Among the tens of thousands of pages of information from the Susan Cox Powell investigation released by West Valley police on Monday, were letters written from Steven Powell to his daughter Alina and son Michael during the time he's been incarcerated.
A review of some of the letters shows that the patriarch of the Powell family, who was convicted by a Tacoma jury on 14 counts of voyeurism in May of 2012 and sentenced to prison, reveals his distrust of law enforcement and his extremely negative feelings for Chuck Cox. The letters also show that he was plotting a wrongful death lawsuit against law enforcement for the death of his son, Josh Powell, and has been busy writing a novel with his own beliefs about The Church of Jesus Christ of Latter-day Saints.
Powell wrote two letters dated Dec. 16, 2012, to his daughter Alina, and to his son Michael Powell. In the letter to his son, Steven Powell said "law enforcement is out of control," and he made a point of noting that he believes the majority of officers with West Valley police and the FBI are LDS.
"What the state has done to me is 100 percent illegal," he wrote.
Powell wrote that he believes he will have a "strong wrongful death suit" once he gets out prison — which could be within the next month. He also wants to find a "competent" appeals attorney so his criminal conviction can be overturned.

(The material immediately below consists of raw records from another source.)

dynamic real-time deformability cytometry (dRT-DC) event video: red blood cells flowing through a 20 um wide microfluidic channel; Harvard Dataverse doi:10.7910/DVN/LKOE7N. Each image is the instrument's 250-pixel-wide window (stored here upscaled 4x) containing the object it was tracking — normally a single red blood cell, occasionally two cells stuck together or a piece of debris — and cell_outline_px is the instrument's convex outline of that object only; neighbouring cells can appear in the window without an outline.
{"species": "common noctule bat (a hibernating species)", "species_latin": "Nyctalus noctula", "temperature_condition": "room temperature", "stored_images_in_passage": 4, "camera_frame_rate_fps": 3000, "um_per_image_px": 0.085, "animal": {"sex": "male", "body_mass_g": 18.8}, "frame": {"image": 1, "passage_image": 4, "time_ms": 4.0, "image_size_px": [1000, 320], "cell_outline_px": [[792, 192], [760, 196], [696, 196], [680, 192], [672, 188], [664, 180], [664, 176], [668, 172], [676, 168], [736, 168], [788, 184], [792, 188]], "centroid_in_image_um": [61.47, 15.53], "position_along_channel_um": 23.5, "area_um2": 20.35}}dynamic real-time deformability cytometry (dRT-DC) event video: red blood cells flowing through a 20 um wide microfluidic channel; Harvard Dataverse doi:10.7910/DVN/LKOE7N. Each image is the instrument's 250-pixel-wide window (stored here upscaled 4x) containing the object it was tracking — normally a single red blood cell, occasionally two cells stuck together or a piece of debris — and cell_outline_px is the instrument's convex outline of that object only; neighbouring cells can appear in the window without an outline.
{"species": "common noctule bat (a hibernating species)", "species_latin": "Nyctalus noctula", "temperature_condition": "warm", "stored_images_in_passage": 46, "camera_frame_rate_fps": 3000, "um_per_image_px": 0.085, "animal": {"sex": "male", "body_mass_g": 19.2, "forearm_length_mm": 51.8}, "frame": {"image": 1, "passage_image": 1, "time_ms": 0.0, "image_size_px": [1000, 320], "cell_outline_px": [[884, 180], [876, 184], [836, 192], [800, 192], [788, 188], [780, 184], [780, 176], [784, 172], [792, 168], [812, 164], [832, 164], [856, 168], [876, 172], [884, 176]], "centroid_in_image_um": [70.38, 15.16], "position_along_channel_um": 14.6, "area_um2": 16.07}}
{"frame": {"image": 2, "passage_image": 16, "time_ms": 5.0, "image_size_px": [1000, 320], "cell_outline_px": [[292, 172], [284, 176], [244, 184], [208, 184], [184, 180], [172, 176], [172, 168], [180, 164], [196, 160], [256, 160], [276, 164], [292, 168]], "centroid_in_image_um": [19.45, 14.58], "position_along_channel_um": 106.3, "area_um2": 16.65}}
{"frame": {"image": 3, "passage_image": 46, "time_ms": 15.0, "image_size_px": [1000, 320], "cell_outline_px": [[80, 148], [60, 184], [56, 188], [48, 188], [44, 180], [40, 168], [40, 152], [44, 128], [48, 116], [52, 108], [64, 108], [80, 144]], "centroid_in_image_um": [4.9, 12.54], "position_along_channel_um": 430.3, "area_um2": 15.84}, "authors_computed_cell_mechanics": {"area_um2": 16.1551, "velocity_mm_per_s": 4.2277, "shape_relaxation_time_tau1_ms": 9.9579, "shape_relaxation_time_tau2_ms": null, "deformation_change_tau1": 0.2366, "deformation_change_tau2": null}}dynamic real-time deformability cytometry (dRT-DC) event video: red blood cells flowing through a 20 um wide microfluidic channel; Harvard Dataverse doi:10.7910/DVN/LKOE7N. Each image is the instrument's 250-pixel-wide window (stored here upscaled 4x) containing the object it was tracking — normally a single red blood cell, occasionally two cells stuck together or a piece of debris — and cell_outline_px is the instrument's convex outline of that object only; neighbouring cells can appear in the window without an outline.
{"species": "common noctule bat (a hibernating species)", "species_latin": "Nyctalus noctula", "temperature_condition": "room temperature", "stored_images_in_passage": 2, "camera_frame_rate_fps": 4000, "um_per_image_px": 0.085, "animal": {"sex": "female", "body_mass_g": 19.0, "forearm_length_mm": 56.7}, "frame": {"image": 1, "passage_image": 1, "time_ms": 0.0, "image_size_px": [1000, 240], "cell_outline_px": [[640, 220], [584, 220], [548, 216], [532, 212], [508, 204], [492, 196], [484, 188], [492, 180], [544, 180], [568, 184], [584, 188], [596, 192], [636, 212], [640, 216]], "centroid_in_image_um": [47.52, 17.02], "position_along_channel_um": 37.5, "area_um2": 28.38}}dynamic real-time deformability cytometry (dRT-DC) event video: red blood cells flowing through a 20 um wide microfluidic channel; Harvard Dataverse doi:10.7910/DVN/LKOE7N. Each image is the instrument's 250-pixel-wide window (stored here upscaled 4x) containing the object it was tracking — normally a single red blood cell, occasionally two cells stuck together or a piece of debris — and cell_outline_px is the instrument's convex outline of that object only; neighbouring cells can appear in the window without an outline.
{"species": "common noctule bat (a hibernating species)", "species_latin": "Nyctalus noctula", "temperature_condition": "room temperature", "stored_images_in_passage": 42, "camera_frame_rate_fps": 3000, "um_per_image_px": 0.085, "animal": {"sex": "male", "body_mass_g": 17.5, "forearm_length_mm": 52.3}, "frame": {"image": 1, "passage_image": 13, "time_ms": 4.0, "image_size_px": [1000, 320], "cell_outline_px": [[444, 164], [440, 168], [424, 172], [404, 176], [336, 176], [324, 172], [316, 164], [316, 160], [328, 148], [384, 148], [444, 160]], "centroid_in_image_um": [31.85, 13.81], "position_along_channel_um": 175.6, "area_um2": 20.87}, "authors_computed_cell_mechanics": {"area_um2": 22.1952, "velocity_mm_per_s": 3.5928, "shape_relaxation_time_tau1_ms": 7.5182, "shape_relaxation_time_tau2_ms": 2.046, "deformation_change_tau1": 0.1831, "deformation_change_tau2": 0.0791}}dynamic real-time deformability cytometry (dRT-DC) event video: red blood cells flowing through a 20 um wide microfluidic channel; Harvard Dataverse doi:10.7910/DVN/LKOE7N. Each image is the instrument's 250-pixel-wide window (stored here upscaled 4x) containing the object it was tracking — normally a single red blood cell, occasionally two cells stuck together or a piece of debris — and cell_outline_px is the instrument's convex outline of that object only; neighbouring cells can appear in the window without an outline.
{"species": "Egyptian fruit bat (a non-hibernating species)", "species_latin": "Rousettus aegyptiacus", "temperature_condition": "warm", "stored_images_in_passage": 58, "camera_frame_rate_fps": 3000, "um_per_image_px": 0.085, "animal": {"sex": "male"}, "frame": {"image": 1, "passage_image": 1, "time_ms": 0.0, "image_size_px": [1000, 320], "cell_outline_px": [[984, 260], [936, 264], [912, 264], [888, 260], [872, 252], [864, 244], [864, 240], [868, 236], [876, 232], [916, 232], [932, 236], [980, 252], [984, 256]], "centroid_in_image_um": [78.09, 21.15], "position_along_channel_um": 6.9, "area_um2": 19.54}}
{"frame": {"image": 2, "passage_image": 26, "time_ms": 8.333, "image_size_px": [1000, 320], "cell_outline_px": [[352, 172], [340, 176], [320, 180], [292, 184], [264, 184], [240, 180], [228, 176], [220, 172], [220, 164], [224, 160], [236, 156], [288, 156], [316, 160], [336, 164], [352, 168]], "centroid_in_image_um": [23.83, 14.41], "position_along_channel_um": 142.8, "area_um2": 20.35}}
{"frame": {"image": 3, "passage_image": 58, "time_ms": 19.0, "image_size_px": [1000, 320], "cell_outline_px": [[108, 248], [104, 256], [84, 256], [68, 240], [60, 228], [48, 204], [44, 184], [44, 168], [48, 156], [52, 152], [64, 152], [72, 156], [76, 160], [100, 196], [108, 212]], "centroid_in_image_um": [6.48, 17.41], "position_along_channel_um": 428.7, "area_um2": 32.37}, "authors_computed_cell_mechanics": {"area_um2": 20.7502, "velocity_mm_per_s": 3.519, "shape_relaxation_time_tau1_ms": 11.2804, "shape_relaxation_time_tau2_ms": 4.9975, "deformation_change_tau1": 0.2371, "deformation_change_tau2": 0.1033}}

"The egg flowing down the faces of the government will be massive, I believe. They must be held accountable!!!," Powell wrote. "I want them to think twice next time they decide to attack an innocent family."
Letter to Alina
A letter to Alina Powell with the same date repeats many of the same topics, while also calling his son Josh Powell a "devoted father."
"These government agencies will ultimately have to come clean," Steven Powell wrote. "There is a disproportionate number of Mormons in the FBI because that agency favors agents who are comfortable with situation ethics."
Powell, who both police and prosecutors noted in numerous documents, pictures and videos had a deep and bizarre obsession with his missing daughter-in-law Susan Cox Powell, ended the letter on an odd tangent discussing many of the woman's alleged sexual experiences, as well as expressing his dislike for her father, Chuck Cox.
In a letter dated two days later to Michael Powell, Steven wrote that Alina had told him it might be best if he didn't move back into his old house in Puyallup, Wash., when he is released from prison.
"She would prefer somewhere other than our house to live," Steven Powell wrote. His daughter's reasons were for safety, and because she didn't want the house "to be a lightning rod for media."
"Frankly, I am not anxious to go back to that house/neighborhood, either," Steven Powell wrote.
Powell also wrote to his son about how the family was struggling financially and how Alina had been making the house payments using money from his own life insurance and retirement policies, as well as credit cards to subsidize the payments. He said Alina was looking to get a job at that point.
He also made reference to a book he's apparently been writing while in prison, saying he had finished 300 pages of a book about LDS Church founder Joseph Smith.